I’ve long thought that part of McLaren’s problem was that he knew what past winning teams had done to get to where they were and he tried to mold the M’s in that direction. Problem is, these M’s couldn’t do many of the things McLaren wanted. Instead of taking what the M’s did best and trying to find a winning blueprint off that, he seemed — at times — to be jamming square pegs into round holes.
That’s an oversimplification on my part, naturally. McLaren wasn’t stupid. He knew baseball better than you or me. But I think the square peg, round hole analogy covers — in general terms — what his biggest trouble might have been. It wasn’t all the team’s fault. He does share some blame for what happened. And I think that might be the biggest where he was concerned.
Can Hale do better?
He said he thinks this is “a great situation” and that former Mariners like Bob Melvin and Bryan Price, his colleagues with the D-Backs, told him that as well. Hale feels this team has the talent to regroup and be competitive right away. We’ll see whether that’s true. For the record, he thought the Erik Bedard trade was a good one for the M’s and made sense. He compared it to his Diamondbacks dealing for Dan Haren last winter to try to push themselves over the top.
Neither team made the post-season, obviously. Though the D-Backs have Haren signed long-term, unlike the M’s, who have Bedard only in 2009.
GM Zduriencik told us that he’s presenting all candidates with a set of options on how this team can go forward. And he wants to know how they’d handle the team in each situation.
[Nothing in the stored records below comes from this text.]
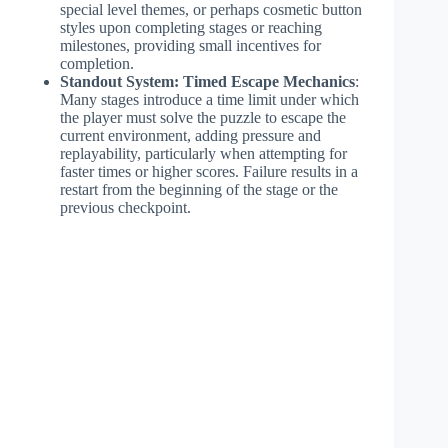
special level themes, or perhaps cosmetic button
styles upon completing stages or reaching
milestones, providing small incentives for
completion.
Standout System: Timed Escape Mechanics
:
Many stages introduce a time limit under which
the player must solve the puzzle to escape the
current environment, adding pressure and
replayability, particularly when attempting for
faster times or higher scores. Failure results in a
restart from the beginning of the stage or the
previous checkpoint.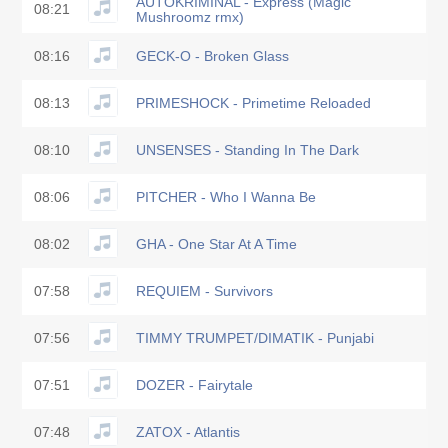
AUTOKRIMINAL - Express (Magic
08:21
Mushroomz rmx)
08:16
GECK-O - Broken Glass
08:13
PRIMESHOCK - Primetime Reloaded
08:10
UNSENSES - Standing In The Dark
08:06
PITCHER - Who I Wanna Be
08:02
GHA - One Star At A Time
07:58
REQUIEM - Survivors
07:56
TIMMY TRUMPET/DIMATIK - Punjabi
07:51
DOZER - Fairytale
07:48
ZATOX - Atlantis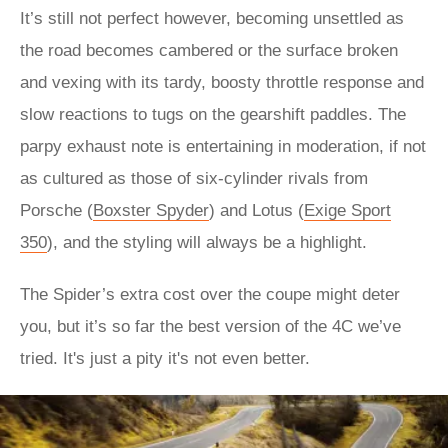
It’s still not perfect however, becoming unsettled as
the road becomes cambered or the surface broken
and vexing with its tardy, boosty throttle response and
slow reactions to tugs on the gearshift paddles. The
parpy exhaust note is entertaining in moderation, if not
as cultured as those of six-cylinder rivals from
Porsche (
Boxster Spyder
) and Lotus (
Exige Sport
350
), and the styling will always be a highlight.
The Spider’s extra cost over the coupe might deter
you, but it’s so far the best version of the 4C we’ve
tried. It's just a pity it's not even better.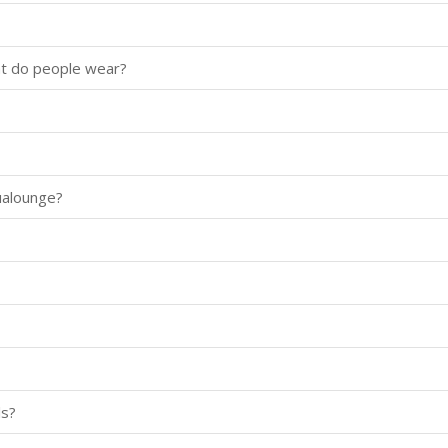
at do people wear?
ualounge?
ls?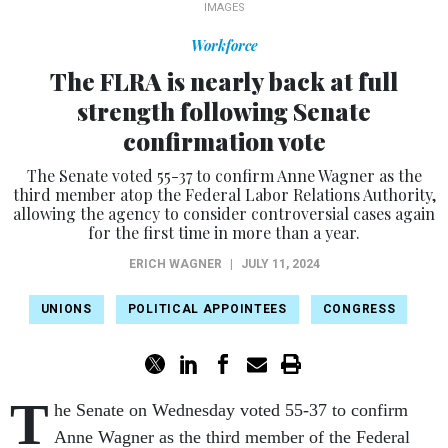
IMAGES
Workforce
The FLRA is nearly back at full
strength following Senate
confirmation vote
The Senate voted 55-37 to confirm Anne Wagner as the
third member atop the Federal Labor Relations Authority,
allowing the agency to consider controversial cases again
for the first time in more than a year.
ERICH WAGNER
|
JULY 11, 2024
UNIONS
POLITICAL APPOINTEES
CONGRESS
T
he Senate on Wednesday voted 55-37 to confirm
Anne Wagner as the third member of the Federal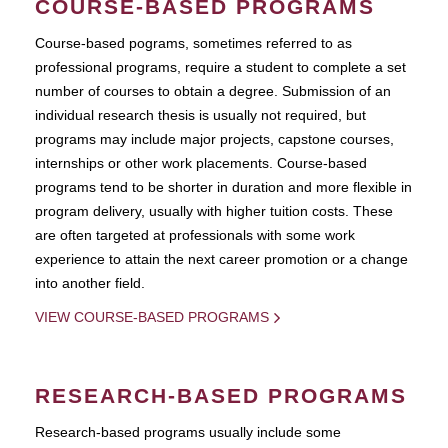
COURSE-BASED PROGRAMS
Course-based pograms, sometimes referred to as
professional programs, require a student to complete a set
number of courses to obtain a degree. Submission of an
individual research thesis is usually not required, but
programs may include major projects, capstone courses,
internships or other work placements. Course-based
programs tend to be shorter in duration and more flexible in
program delivery, usually with higher tuition costs. These
are often targeted at professionals with some work
experience to attain the next career promotion or a change
into another field.
VIEW COURSE-BASED PROGRAMS
RESEARCH-BASED PROGRAMS
Research-based programs usually include some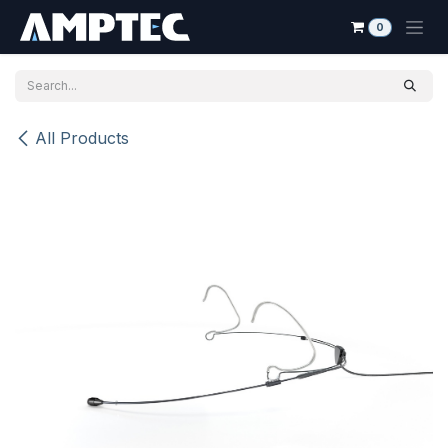
Skip to Content
0
All Products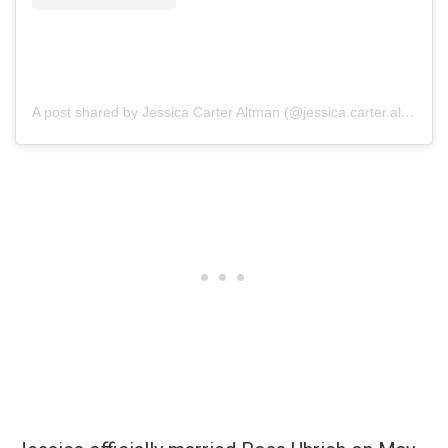
A post shared by Jessica Carter Altman (@jessica.carter.altman)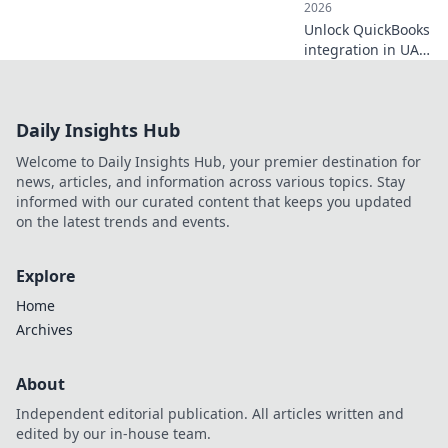
2026
Unlock QuickBooks
integration in UAE!
This guide covers
essential setup &
strategy for
Daily Insights Hub
seamless financial
management.
Welcome to Daily Insights Hub, your premier destination for
Click for your
news, articles, and information across various topics. Stay
essential guide!
informed with our curated content that keeps you updated
on the latest trends and events.
Explore
Home
Archives
About
Independent editorial publication. All articles written and
edited by our in-house team.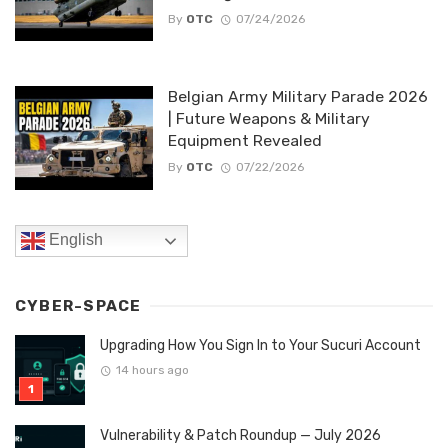
By
OTC
07/24/2026
Belgian Army Military Parade 2026
| Future Weapons & Military
Equipment Revealed
By
OTC
07/22/2026
English
CYBER-SPACE
Upgrading How You Sign In to Your Sucuri Account
14 hours ago
Vulnerability & Patch Roundup — July 2026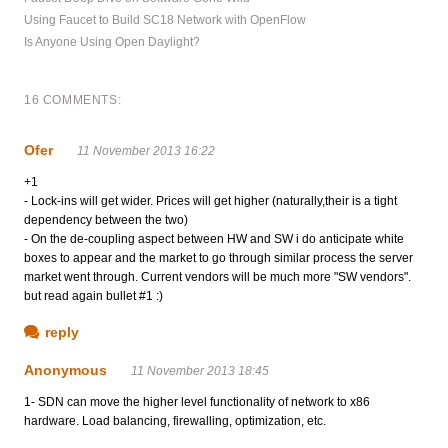
Using Faucet to Build SC18 Network with OpenFlow
Is Anyone Using Open Daylight?
16 COMMENTS:
Ofer
11 November 2013 16:22
+1
- Lock-ins will get wider. Prices will get higher (naturally,their is a tight
dependency between the two)
- On the de-coupling aspect between HW and SW i do anticipate white
boxes to appear and the market to go through similar process the server
market went through. Current vendors will be much more "SW vendors".
but read again bullet #1 :)
reply
Anonymous
11 November 2013 18:45
1- SDN can move the higher level functionality of network to x86
hardware. Load balancing, firewalling, optimization, etc.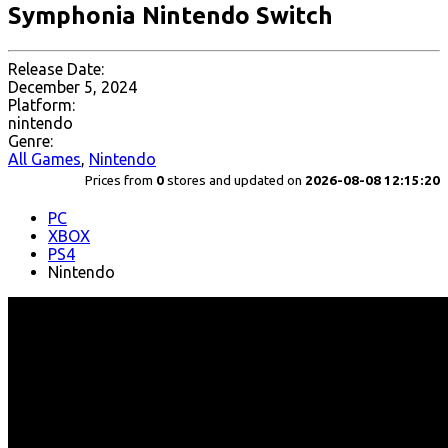
Symphonia Nintendo Switch
Release Date:
December 5, 2024
Platform:
nintendo
Genre:
All Games
,
Nintendo
Prices from
0
stores and updated on
2026-08-08 12:15:20
PC
XBOX
PS4
Nintendo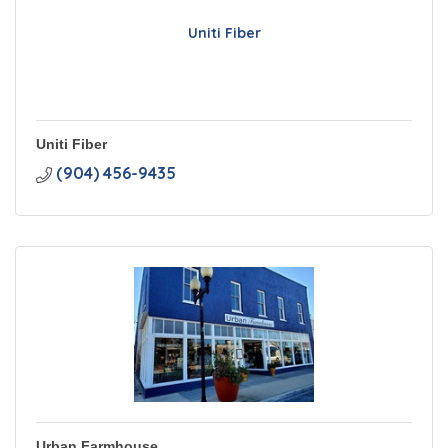
Uniti Fiber
Uniti Fiber
(904) 456-9435
Urban Farmhouse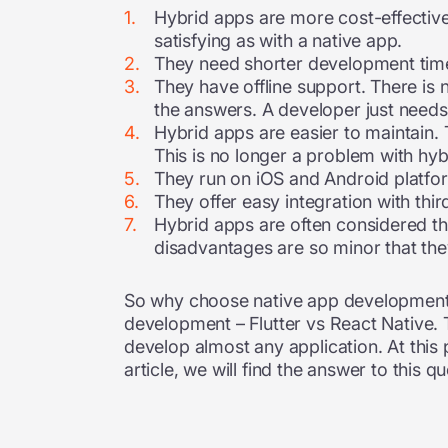
Hybrid apps are more cost-effective
satisfying as with a native app.
They need shorter development time
They have offline support. There is 
the answers. A developer just needs
Hybrid apps are easier to maintain. 
This is no longer a problem with hyb
They run on iOS and Android platf
They offer easy integration with thi
Hybrid apps are often considered the
disadvantages are so minor that the
So why choose native app development i
development – Flutter vs React Native
develop almost any application. At this 
article, we will find the answer to this qu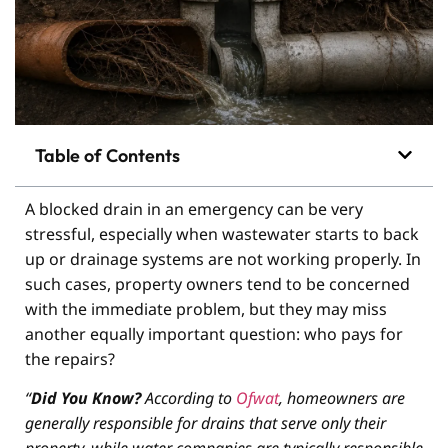
Table of Contents
A blocked drain in an emergency can be very
stressful, especially when wastewater starts to back
up or drainage systems are not working properly. In
such cases, property owners tend to be concerned
with the immediate problem, but they may miss
another equally important question: who pays for
the repairs?
“
Did You Know?
According to
Ofwat
, homeowners are
generally responsible for drains that serve only their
“I said ‘We’re a little bit open-minded as to where we’re headed’,” he said.
Interesting. Looks like they’re headed to a major rebuild. Unless folks like Hale — if they truly believe this team has the talent to regroup right away — talks Zduriencik into another direction. That’s my take, not Zduriencik’s.
On-tap today: Oakland A’s bench coach Don Wakamatsu interviews this morning, then Class AAA Portland manager Randy Ready gets his shot late in the day. Zduriencik has a season ticketholders luncheon to attend midday, which pushes the second interview back a bit.